As development inquiries across Horsham District are underway, the council and residents express fears of the Planning Inspectorate’s ‘undemocratic’ presence in the planning process.
It has been the catalyst of endless debates in Horsham District Council’s (HDC) Development Control committees that have seen councillors split down the middle when considering many applications due to the pressure of the Government’s five year land supply targets, on which the council has fallen short.
At an appeal hearing to build 160 homes off Henfield’s West End Lane on Tuesday (March 25), Dr Roger Smith of the Campaign to Protect Rural England admitted that the Planning Inspectorate’s presence is a ‘worry’.
“Developers in the district seem to get what they want and where they want to build irrespective of residents,” he said.
These worries have escalated since the council incurred substantial costs in 2011 for rejecting a plan to build 102 homes in Henfield, and was overruled by the Planning Inspectorate at appeal.
Residents, parish councillors and district councillors have stressed concern that the power of the un-elected Inspectorate could override any decision made by the elected councils.
Horsham district councillor Roger Arthur (UKIP, Chanctonbury) asked the question: “Is there any point in a Local Planning Authority refusing any speculative planning applications?”
With Planning Minister Nick Boles promising a more local approach to developments - with residents being able to stipulate where housing should be developed via the Neighbourhood Plan - will this thwart unnecessary, unsustainable, badly located builds?
A spokesperson at The Planning Inspectorate HQ said that the department does not currently examine the Neighbourhood Plan and that its ‘weight is limited’ until it is adopted by the Statutory Development Plan.
The spokesperson told the County Times: “The Inspectorate does not have any role in producing or, at present, examining Neighbourhood Plans. Such plans are required to be consistent with the strategic objectives of the Local Planning Authority’s Statutory Development Plan and, once approved, become part of it. Their weight is necessarily limited, however, until they are adopted.”
However, the Planning Inspectorate only has an average of 34 percent of appeals ruled in favour of the developer a year.

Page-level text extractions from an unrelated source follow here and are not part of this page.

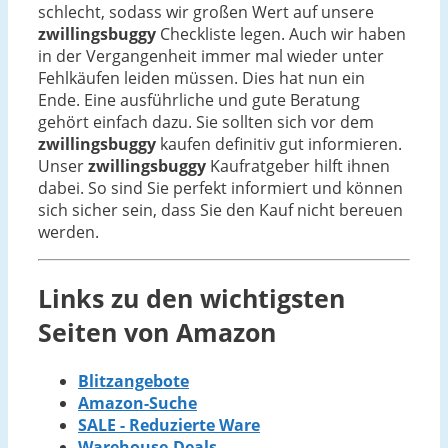
schlecht, sodass wir großen Wert auf unsere
zwillingsbuggy
Checkliste legen. Auch wir haben
in der Vergangenheit immer mal wieder unter
Fehlkäufen leiden müssen. Dies hat nun ein
Ende. Eine ausführliche und gute Beratung
gehört einfach dazu. Sie sollten sich vor dem
zwillingsbuggy
kaufen definitiv gut informieren.
Unser
zwillingsbuggy
Kaufratgeber hilft ihnen
dabei. So sind Sie perfekt informiert und können
sich sicher sein, dass Sie den Kauf nicht bereuen
werden.
Links zu den wichtigsten
Seiten von Amazon
Blitzangebote
Amazon-Suche
SALE - Reduzierte Ware
Warehouse-Deals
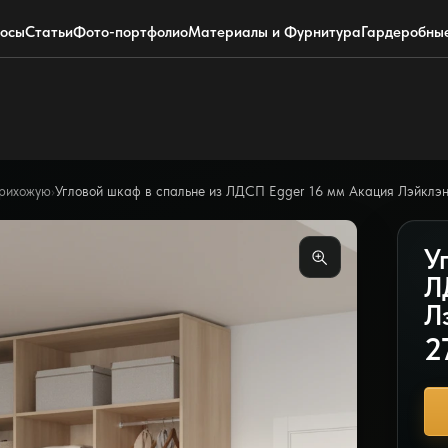
+7 (495) 220-0304
Telegram
росы
Статьи
Фото-портфолио
Материалы и Фурнитура
Гардеробны
прихожую
›
Угловой шкаф в спальне из ЛДСП Egger 16 мм Акация Лэйклэн
У
Л
Л
2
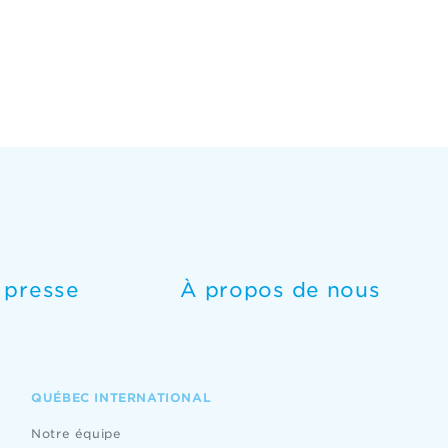
e presse
À propos de nous
QUÉBEC INTERNATIONAL
Notre équipe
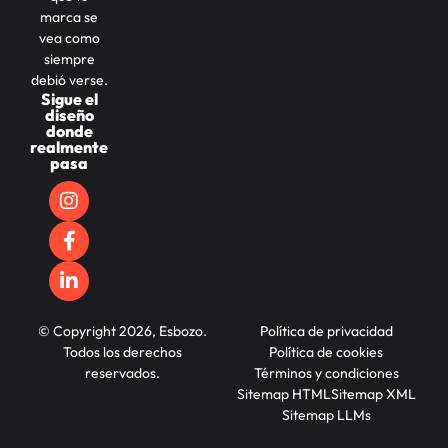
marca se
vea como
siempre
debió verse.
Sigue el
diseño
donde
realmente
pasa
© Copyright 2026, Esbozo.
Política de privacidad
Todos los derechos
Política de cookies
reservados.
Términos y condiciones
Sitemap HTML
Sitemap XML
Sitemap LLMs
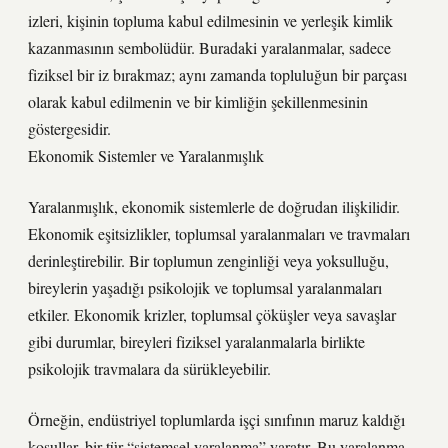
izleri, kişinin topluma kabul edilmesinin ve yerleşik kimlik
kazanmasının sembolüdür. Buradaki yaralanmalar, sadece
fiziksel bir iz bırakmaz; aynı zamanda topluluğun bir parçası
olarak kabul edilmenin ve bir kimliğin şekillenmesinin
göstergesidir.
Ekonomik Sistemler ve Yaralanmışlık
Yaralanmışlık, ekonomik sistemlerle de doğrudan ilişkilidir.
Ekonomik eşitsizlikler, toplumsal yaralanmaları ve travmaları
derinleştirebilir. Bir toplumun zenginliği veya yoksulluğu,
bireylerin yaşadığı psikolojik ve toplumsal yaralanmaları
etkiler. Ekonomik krizler, toplumsal çöküşler veya savaşlar
gibi durumlar, bireyleri fiziksel yaralanmalarla birlikte
psikolojik travmalara da sürükleyebilir.
Örneğin, endüstriyel toplumlarda işçi sınıfının maruz kaldığı
koşullar, bir tür “sistemsel yaralanma” yaratır. Bu yaralanma,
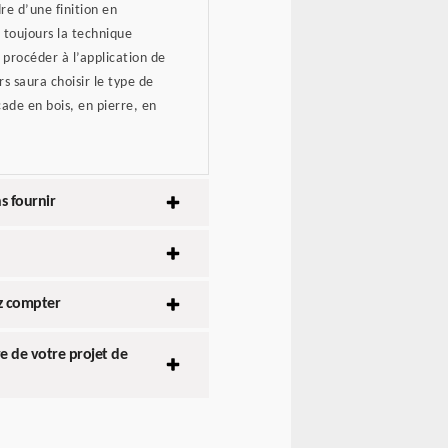
re d’une finition en
 toujours la technique
 procéder à l’application de
s saura choisir le type de
ade en bois, en pierre, en
s fournir
ez compter
e de votre projet de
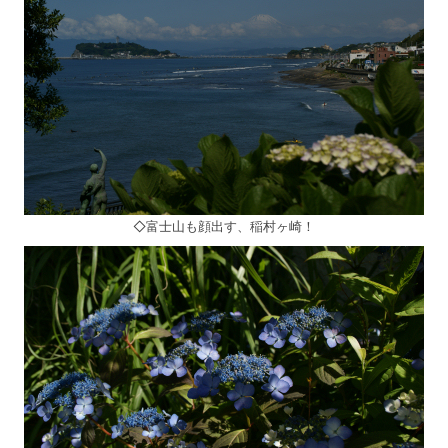
◇富士山も顔出す、稲村ヶ崎！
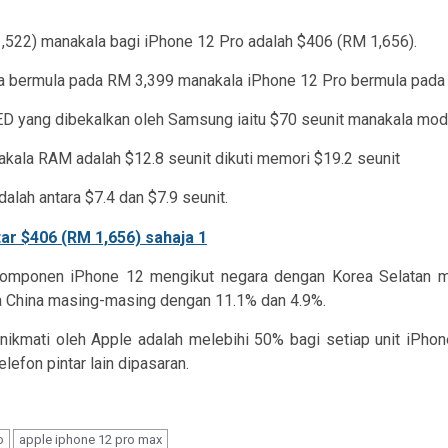
522) manakala bagi iPhone 12 Pro adalah $406 (RM 1,656).
sia bermula pada RM 3,399 manakala iPhone 12 Pro bermula pada
ED yang dibekalkan oleh Samsung iaitu $70 seunit manakala 
akala RAM adalah $12.8 seunit dikuti memori $19.2 seunit
lah antara $7.4 dan $7.9 seunit.
 komponen iPhone 12 mengikut negara dengan Korea Selatan m
a China masing-masing dengan 11.1% dan 4.9%.
inikmati oleh Apple adalah melebihi 50% bagi setiap unit iPho
lefon pintar lain dipasaran.
o
apple iphone 12 pro max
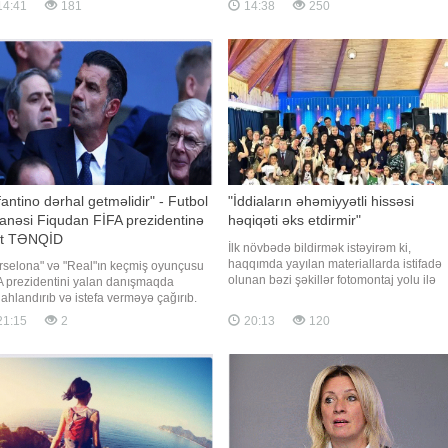
14:41
181
14:38
250
olunacaq. Qeyd edək ki, mərhum həm d
in bütün bunlara baxmayaraq,
şəhid anası olub. Onun oğlu Şahin
rbaycan təhsilində illərdir mövcud olan
Seyidov 1989-cu ildə Bakı Dövlə
blemlərin aradan qaldırılmadığı, əksinə,
 çox istiqamətd
fantino dərhal getməlidir" - Futbol
"İddiaların əhəmiyyətli hissəsi
anəsi Fiqudan FİFA prezidentinə
həqiqəti əks etdirmir"
rt TƏNQİD
İlk növbədə bildirmək istəyirəm ki,
haqqımda yayılan materiallarda istifadə
rselona" və "Real"ın keçmiş oyunçusu
olunan bəzi şəkillər fotomontaj yolu ilə
A prezidentini yalan danışmaqda
hazırlanıb, görüntülər manipulyasiya edi
ahlandırıb və istefa verməyə çağırıb.
və ictimai rəyi məqsədli şəkildə yanlış
 xarici mediaya istinadən xəbərinə görə,
21:15
2
20:13
120
istiqamətə yönəltməyə xidmət edir. Fikir
tuqaliyalı futbol əfsanəsi Luiş Fiqu FİFA
ayrılığı və tənqid demokratik cəmiyyətin
zidenti Canni İnfantinonu sərt tənqid
ayrılmaz hissəsidir
b. "Barselona" və "Real"ı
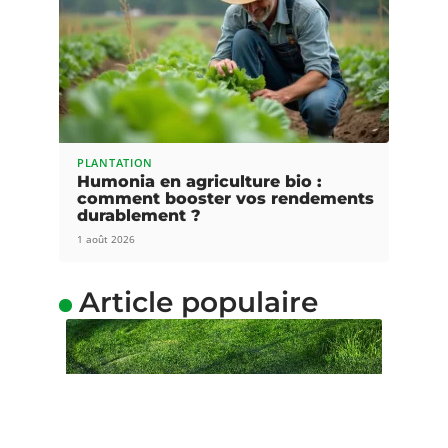
PLANTATION
Humonia en agriculture bio :
comment booster vos rendements
durablement ?
1 août 2026
Article populaire
GAZON
Comment combattre la
mousse dans le gazon ?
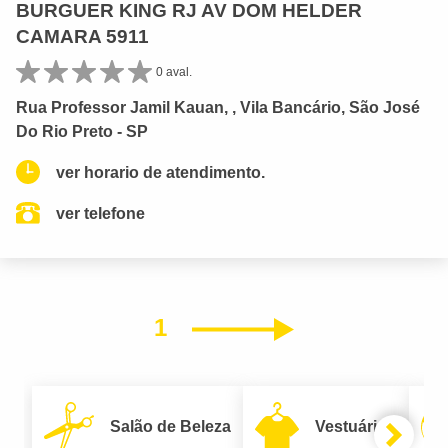
BURGUER KING RJ AV DOM HELDER
CAMARA 5911
0 aval.
Rua Professor Jamil Kauan, , Vila Bancário, São José
Do Rio Preto - SP
ver horario de atendimento.
ver telefone
1
Próximo
Salão de Beleza
Vestuário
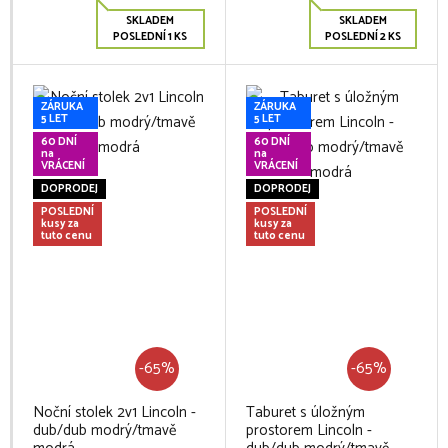
SKLADEM
SKLADEM
POSLEDNÍ 1 KS
POSLEDNÍ 2 KS
ZÁRUKA
ZÁRUKA
5 LET
5 LET
60 DNÍ
60 DNÍ
na
na
VRÁCENÍ
VRÁCENÍ
DOPRODEJ
DOPRODEJ
POSLEDNÍ
POSLEDNÍ
kusy za
kusy za
tuto cenu
tuto cenu
-65%
-65%
Noční stolek 2v1 Lincoln -
Taburet s úložným
dub/dub modrý/tmavě
prostorem Lincoln -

The spokesperson continued: “For their decisions to be lawful, Inspectors must explain their judgments which must be based on a rational and reasonable approach to policies, evidence and other material planning considerations brought to their attention, including of course by the parties at a local level.
“That provides the long-standing open, impartial and democratic basis upon which Parliament has decided that appeals should be determined.”
In recent weeks, the Inspectorate has dismissed two appeals against HDC’s decisions to reject applications in Horsham.
The first was a scheme for 14 homes on the site of former day care centre Harwood House in Kings Road.
While HDC rejected plans back in June 2013 citing an inappropriate mix of housing and an inefficient use of land, the inspector rejected the appeal on the lack of infrastructure and community contributions.
The second was by supermarket giant Tesco for a cash machine outside their new store in Brighton Road on the site of the old Silver Wok restaurant.
In this case the inspector upheld HDC’s decision because of the proposal’s impact on neighbouring residential properties if the machine was used outside of the store’s opening hours.
Horsham district councillor Godfrey Newman (LDem, Forest) welcomed the decision and said: “I think it’s very good news for the local community because that’s the conclusion the inspector made.”
Mike Dancy, who lives in St Leonards Road near the Tesco Express store, was delighted by the inspector’s decision and described it as a victory for common sense.
The Planning Inspectorate spokesperson said: “Whilst, as in the courts, individual cases are considered on their own merits, history demonstrates that Planning Inspectors uphold the majority of local council decisions.
“Inspectors take the local plan as the starting point when they consider any appeal, and Planning Inspectors play a key role in ensuring that Local Planning Authorities produce sound Development Plan documents through the examination of draft plans.”
This week, more than 100 Henfield residents attended the first hearing at a development inquiry to build 102 homes in their village, which was rejected by the district council in August 2013 on the grounds of over-development in a rural area.
But in 2011, consent for a 102 home development in Henfield was successfully won on appeal by developer Welbeck Strategic Land LLP.
HDC incurred huge costs for not providing an adequate reason for causing delays in the process.
The Planning Inspectorate spokesperson said an award of costs will be made if it is proven that the party acted ‘unreasonably’. “Parties to appeal and other proceedings are normally expected to meet their own expenses. But if an application for costs is made, the Secretary of State or Planning Inspector may make an award of costs where one party has behaved ‘unreasonably’ and has caused another party to incur unnecessary expense as a result,” said the spokesperson.
Also waiting for a result is Wates Developments’ appeal to build 102 homes by Melton Drive, Storrington - a village that has been labelled a health risk by the EU for its high level of air traffic pollution.
The Planning Inspectorate said it was unable to comment whether it would take into consideration EU’s statistics.